• EXTRACTED ENTRIES:
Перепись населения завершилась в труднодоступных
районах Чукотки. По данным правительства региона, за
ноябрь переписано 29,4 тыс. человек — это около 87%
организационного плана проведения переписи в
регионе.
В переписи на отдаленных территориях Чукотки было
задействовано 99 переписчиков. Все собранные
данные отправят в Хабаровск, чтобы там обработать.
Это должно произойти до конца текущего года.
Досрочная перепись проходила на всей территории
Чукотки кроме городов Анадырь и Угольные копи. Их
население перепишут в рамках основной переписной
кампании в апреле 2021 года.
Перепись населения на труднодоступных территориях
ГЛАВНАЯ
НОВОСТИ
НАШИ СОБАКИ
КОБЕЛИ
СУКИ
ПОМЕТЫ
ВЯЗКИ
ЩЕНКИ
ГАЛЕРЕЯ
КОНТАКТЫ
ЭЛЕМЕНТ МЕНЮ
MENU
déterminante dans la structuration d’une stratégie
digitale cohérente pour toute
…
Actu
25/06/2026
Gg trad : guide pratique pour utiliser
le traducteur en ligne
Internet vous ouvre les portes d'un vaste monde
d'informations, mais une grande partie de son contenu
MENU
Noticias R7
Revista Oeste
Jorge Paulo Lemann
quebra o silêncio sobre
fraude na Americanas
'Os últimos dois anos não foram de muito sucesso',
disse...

• REQUIREMENT: Retype the entries above exactly, but only from the line containing "организационного плана проведения переписи в" through the line containing "Чукотки кроме городов", both included.

• SOLUTION:
организационного плана проведения переписи в
регионе.
В переписи на отдаленных территориях Чукотки было
задействовано 99 переписчиков. Все собранные
данные отправят в Хабаровск, чтобы там обработать.
Это должно произойти до конца текущего года.
Досрочная перепись проходила на всей территории
Чукотки кроме городов Анадырь и Угольные копи. Их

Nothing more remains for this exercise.